Dataset items
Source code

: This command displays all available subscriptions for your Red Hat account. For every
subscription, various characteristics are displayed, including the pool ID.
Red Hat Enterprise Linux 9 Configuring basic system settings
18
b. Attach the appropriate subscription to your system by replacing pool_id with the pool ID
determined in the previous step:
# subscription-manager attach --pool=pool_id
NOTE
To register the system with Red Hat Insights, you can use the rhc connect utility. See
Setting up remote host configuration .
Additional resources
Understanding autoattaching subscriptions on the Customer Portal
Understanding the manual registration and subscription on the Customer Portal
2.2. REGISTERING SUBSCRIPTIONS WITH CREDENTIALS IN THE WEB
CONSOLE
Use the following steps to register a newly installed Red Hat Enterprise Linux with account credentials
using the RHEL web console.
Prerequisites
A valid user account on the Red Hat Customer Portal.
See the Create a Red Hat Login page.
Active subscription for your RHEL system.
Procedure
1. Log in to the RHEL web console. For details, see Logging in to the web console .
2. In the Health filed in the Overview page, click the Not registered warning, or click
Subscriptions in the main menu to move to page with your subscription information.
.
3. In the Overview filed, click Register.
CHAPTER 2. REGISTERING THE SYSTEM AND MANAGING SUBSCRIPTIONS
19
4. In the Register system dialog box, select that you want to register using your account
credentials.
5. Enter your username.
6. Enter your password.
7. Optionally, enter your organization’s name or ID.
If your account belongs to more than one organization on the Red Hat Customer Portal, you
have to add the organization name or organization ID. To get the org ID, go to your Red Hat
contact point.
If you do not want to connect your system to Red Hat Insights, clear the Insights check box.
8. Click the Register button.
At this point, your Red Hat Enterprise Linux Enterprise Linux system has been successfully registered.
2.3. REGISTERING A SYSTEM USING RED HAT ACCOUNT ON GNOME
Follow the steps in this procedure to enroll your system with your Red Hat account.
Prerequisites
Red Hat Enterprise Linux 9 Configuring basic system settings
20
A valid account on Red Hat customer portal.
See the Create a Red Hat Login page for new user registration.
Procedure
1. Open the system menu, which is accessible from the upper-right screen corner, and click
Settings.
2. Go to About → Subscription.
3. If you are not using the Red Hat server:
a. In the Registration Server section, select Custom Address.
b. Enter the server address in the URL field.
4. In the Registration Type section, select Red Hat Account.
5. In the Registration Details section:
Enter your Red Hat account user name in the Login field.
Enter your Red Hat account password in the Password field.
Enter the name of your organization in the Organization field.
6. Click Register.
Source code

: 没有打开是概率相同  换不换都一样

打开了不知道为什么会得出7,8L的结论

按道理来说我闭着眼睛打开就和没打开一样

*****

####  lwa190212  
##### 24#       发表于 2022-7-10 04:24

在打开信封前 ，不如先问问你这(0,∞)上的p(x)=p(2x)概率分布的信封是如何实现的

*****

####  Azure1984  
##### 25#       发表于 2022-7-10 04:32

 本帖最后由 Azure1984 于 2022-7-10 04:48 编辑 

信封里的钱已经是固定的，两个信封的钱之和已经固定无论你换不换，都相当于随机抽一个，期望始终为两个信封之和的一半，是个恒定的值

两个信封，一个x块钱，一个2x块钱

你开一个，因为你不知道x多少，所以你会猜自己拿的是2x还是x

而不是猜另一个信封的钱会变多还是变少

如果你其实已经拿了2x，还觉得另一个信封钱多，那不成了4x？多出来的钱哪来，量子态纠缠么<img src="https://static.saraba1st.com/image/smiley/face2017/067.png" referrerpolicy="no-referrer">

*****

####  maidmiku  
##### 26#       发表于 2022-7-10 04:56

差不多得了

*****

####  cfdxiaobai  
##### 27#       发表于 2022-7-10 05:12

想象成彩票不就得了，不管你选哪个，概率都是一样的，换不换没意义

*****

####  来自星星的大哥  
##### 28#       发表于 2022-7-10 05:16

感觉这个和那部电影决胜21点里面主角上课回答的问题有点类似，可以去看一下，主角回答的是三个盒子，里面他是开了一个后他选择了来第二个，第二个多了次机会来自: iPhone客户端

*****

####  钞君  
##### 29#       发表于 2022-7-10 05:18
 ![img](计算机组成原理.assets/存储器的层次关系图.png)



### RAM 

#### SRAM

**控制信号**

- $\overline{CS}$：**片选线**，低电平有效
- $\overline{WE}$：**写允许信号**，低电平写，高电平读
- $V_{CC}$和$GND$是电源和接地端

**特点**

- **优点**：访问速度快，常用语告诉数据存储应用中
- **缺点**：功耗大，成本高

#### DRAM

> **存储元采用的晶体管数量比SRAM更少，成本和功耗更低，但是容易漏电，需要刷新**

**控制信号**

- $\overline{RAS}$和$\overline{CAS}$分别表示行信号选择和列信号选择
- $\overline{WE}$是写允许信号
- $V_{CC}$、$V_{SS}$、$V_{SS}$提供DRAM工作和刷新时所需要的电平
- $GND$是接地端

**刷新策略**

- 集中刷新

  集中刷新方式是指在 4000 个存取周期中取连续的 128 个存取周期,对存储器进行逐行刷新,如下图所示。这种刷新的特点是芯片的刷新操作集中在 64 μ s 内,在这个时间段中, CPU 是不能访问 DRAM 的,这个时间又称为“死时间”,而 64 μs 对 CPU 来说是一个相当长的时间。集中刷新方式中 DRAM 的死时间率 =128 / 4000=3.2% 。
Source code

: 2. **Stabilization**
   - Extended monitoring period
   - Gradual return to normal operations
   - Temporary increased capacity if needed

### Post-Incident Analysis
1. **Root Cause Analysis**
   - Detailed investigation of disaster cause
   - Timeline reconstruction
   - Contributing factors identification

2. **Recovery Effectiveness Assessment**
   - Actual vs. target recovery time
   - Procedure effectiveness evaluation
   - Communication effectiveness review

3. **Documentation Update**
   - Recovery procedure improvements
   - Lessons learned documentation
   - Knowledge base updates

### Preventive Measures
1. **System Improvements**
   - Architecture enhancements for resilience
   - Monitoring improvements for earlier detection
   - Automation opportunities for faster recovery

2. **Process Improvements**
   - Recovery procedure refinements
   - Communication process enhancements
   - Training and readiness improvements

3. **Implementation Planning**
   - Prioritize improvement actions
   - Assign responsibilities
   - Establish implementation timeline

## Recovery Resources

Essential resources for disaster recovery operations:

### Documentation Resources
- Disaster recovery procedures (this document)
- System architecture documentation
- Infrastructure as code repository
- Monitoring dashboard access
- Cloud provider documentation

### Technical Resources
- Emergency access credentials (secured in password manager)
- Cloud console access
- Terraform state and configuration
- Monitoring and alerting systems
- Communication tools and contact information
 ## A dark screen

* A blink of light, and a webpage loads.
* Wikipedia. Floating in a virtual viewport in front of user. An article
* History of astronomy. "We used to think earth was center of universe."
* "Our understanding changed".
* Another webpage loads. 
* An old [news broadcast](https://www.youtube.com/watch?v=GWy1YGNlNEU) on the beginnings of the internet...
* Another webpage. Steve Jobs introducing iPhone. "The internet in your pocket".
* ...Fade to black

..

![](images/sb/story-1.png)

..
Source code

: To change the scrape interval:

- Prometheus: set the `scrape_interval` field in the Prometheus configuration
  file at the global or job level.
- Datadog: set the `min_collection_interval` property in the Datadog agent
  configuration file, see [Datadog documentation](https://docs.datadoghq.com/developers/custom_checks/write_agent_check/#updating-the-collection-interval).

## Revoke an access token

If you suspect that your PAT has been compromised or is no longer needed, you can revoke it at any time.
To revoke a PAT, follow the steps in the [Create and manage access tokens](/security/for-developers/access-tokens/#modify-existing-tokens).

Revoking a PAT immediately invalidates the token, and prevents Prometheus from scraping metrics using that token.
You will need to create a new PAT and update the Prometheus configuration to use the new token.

→ **ACTIVITY**: Where a line above includes "loads", copy that line.

→ **EXERCISE ANSWER**:
* A blink of light, and a webpage loads.
* Another webpage loads. 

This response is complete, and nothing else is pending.